Among the students in the University's DNP Program are administrators, educators, executive leaders, certified registered nurse practitioners, clinical nurse specialists and certified registered nurse anesthetists from all over the country.
With their dedication to leading a quality program and personal experience within the program itself, both Dr. Stephens and Dr. Whiteman are assets to the DNP Program.
“We use a leadership team to manage the operations of the DNP Program,” Mariner said. “Both Dr. Stephens and Dr. Whiteman work extremely well together and have provided great leadership to our faculty and students.”

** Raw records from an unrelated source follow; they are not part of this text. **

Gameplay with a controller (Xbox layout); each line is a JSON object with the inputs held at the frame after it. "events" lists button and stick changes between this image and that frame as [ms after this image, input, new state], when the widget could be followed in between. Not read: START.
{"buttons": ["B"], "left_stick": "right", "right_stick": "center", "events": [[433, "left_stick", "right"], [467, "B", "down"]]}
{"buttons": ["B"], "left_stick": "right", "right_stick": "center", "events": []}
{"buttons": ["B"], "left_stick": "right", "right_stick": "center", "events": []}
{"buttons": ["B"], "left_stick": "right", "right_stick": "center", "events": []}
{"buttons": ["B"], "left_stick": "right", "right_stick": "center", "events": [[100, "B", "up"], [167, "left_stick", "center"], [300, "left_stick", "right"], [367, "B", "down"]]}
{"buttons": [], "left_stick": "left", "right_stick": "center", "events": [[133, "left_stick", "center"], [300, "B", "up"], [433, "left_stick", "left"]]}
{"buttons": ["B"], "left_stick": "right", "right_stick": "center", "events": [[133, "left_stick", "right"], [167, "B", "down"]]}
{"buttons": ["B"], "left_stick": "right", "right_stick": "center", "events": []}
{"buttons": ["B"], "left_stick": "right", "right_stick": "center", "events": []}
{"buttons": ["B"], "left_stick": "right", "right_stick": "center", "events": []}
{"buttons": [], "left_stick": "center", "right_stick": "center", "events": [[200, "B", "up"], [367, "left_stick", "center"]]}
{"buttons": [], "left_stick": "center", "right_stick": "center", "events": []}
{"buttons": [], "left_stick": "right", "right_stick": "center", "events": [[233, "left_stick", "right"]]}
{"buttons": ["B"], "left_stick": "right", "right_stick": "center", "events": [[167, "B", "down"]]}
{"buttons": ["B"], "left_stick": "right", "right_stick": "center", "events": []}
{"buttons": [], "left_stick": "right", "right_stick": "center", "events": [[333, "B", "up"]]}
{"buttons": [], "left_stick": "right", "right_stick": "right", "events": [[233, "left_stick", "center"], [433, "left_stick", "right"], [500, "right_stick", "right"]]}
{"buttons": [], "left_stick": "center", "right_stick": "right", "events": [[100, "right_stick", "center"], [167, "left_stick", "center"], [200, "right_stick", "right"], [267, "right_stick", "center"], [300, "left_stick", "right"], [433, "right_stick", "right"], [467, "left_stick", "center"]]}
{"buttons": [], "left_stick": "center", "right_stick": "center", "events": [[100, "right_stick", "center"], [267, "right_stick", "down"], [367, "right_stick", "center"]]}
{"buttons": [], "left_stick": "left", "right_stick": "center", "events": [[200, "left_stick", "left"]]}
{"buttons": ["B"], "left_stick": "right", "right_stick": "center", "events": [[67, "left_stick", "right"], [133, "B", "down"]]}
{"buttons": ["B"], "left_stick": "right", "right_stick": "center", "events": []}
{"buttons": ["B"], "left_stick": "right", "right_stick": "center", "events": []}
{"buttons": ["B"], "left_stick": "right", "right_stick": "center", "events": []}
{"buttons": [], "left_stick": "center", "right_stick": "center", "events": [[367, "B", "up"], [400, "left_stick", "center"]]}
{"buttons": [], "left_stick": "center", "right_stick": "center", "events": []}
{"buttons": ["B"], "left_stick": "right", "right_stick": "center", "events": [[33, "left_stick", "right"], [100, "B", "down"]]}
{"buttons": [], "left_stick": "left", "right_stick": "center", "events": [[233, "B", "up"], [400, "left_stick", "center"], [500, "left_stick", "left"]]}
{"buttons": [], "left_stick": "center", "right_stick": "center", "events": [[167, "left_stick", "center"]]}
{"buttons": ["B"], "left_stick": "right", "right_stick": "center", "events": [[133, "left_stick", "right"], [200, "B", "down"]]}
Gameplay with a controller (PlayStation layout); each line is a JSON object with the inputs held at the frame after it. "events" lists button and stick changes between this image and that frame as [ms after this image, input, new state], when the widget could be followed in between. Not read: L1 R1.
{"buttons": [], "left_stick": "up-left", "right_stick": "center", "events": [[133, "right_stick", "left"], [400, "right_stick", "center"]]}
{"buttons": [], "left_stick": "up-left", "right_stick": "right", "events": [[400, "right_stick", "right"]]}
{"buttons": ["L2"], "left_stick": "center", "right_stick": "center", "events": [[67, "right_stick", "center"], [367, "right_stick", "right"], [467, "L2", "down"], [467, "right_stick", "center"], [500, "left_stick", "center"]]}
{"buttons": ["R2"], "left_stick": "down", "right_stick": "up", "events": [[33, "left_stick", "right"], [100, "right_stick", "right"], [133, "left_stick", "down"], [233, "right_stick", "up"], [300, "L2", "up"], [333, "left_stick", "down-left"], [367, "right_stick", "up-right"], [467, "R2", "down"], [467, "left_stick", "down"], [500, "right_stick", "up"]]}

Before joining Waynesburg, Dr. Stephens served as a professor of nursing at the Community College of Allegheny County and an education and staff development specialist for the West Penn Allegheny Health System. She also worked in a variety of clinical settings including rehabilitation, oncology and home care at major hospitals throughout the Pittsburgh area.
In addition to a DNP degree from Waynesburg University, Dr. Stephens holds a Master of Science in Nursing and a Bachelor of Science in Nursing, both from Duquesne University.
Dr. Whiteman served as an adjunct faculty member at the University of Pittsburgh Graduate School of Nursing and a nurse educator with UPMC Presbyterian prior to joining Waynesburg. She also served in various roles within the Liver Transplantation Intensive Care Unit at UPMC and as a staff nurse at Hershey Medical Center and UPMC.
Dr. Whiteman received a DNP degree from Waynesburg University, a Master of Science in Nursing from the University of Pittsburgh and a Bachelor of Science in Nursing from Pennsylvania State University.
Waynesburg University's 36-credit DNP Program is offered at one of three suburban Pittsburgh locations, Southpointe, Monroeville or North Hills, determined by the geographic location of admitted students. Each course meets one weekend every other month in the 15-week semester, with learning activities and assignments to be completed between seminars. The program has been approved by the Middle States Commission on Higher Education and accredited by the Commission on Collegiate Nursing Education.